Dans le monde, 748 millions de personnes restent privées d’eau
potable. Dans les agglomérations qui s’étendent à une vitesse
vertigineuse avec leurs lots de bidonvilles, le nombre de citadins sans
accès à l’eau est passé de 111 millions à 149 millions entre
1990 et 2012. Et l’Afrique subsaharienne continue de souffrir de la
pénurie, dans les cités comme dans les campagnes. Les femmes et les
filles surtout : ce sont essentiellement elles qui se chargent de
la corvée d’eau, elles y consacrent encore deux à quatre heures par
jour en moyenne dans les zones rurales. « Le principe de l’équité,
peut-être davantage que n’importe quelle recommandation technique,
porte en lui la promesse d’un monde où la sécurité de l’eau deviendra
une réalité pour tous, » écrivent les rapporteurs. Globalement,
36 % de la population africaine ne dispose toujours pas d’un point
d’eau accessible.
Des progrès en matière d’assainissement
La situation de l’assainissement se prête nettement moins à un
satisfecit. Cet objectif-là aurait besoin de 53 milliards de
dollars (50 milliards d’euros) d’investissements par an pendant
cinq ans pour atteindre une couverture universelle, selon l’ONU. De
plus en plus d’ONG se saisissent de la Journée mondiale de l’eau pour
attirer l’attention sur l’absence de toilettes et de latrines dans le
monde, avec des conséquences épouvantables sur la vie quotidienne d’une
bonne part de l’humanité et sur l’environnement. Un milliard de
personnes défèquent en plein air, faute de mieux. Et 2,5 milliards
vivent sans aucun raccordement à un système de collecte. Sans compter
que celui-ci, lorsqu’il existe, ne débouche souvent sur aucune forme de
traitement avant le rejet dans la nature.

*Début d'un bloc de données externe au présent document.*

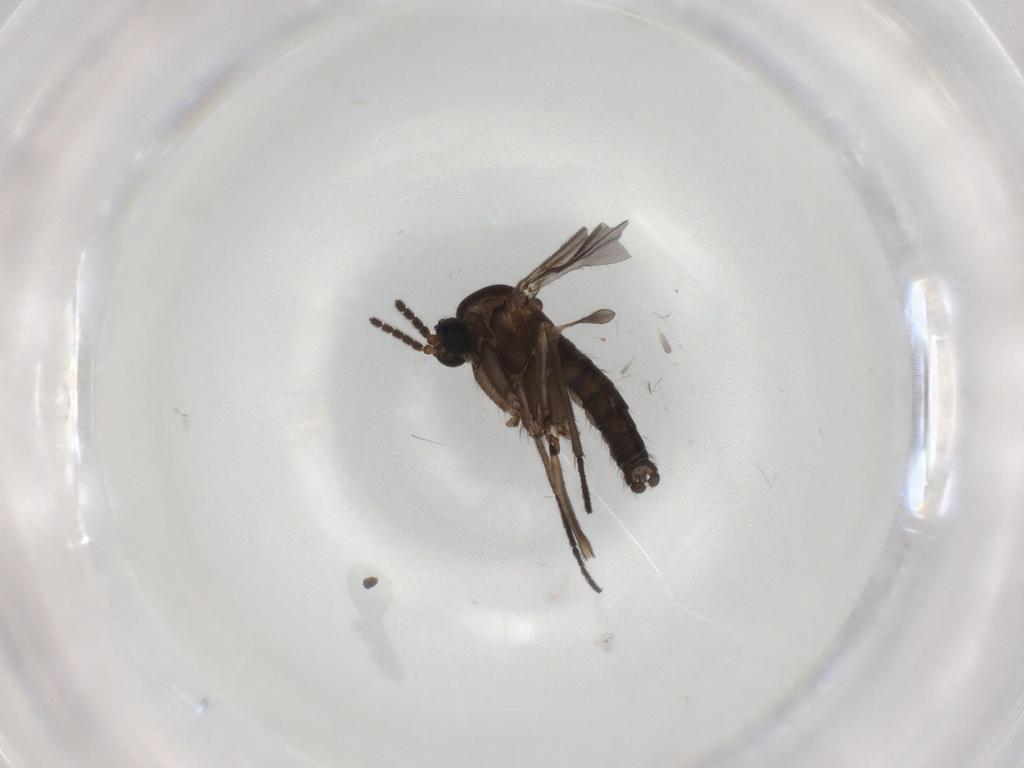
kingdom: Animalia
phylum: Arthropoda
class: Insecta
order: Diptera
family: Sciaridae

Qui consomme le plus d’eau ?
D’ici 2050, la demande en eau devrait augmenter de 55 %, non
seulement sous la pression d’une population croissante (la Terre
comptera alors 9,5 milliards de personnes), mais aussi parce que
la consommation s’envole. Les besoins de l’industrie devraient exploser
de 400 % d’ici-là. Quant au secteur agricole, ses prélèvements
actuels ne sont pas soutenables, estiment les experts. Entre 1961 et
2009, les terres cultivées se sont étendues de 12 %, tandis que
les superficies irriguées augmentaient de 117 %.
Il faudrait rendre l’agriculture moins gourmande afin qu’elle puisse
nourrir de plus en plus d’humains, sans contaminer pour autant la
ressource ni polluer davantage l’environnement. Avoir recours aux eaux
usées, une fois traitées, pourrait contribuer à relever ce défi.
Enfin, les rapporteurs de l’ONU rappellent l’impératif d’accroître les
efforts pour ménager les ressources, car les écosystèmes sont en
déclin, en particulier les zones humides. Or, celles-ci rendent des
services sans commune mesure. L’ONU-Eau cite une étude de 2014 qui
évalue à 20 000 milliards de dollars
(19 000 milliards d’euros) les pertes dues à leur
détérioration, et qui montre qu’investir pour la préservation de
l’environnement s’avère très rentable.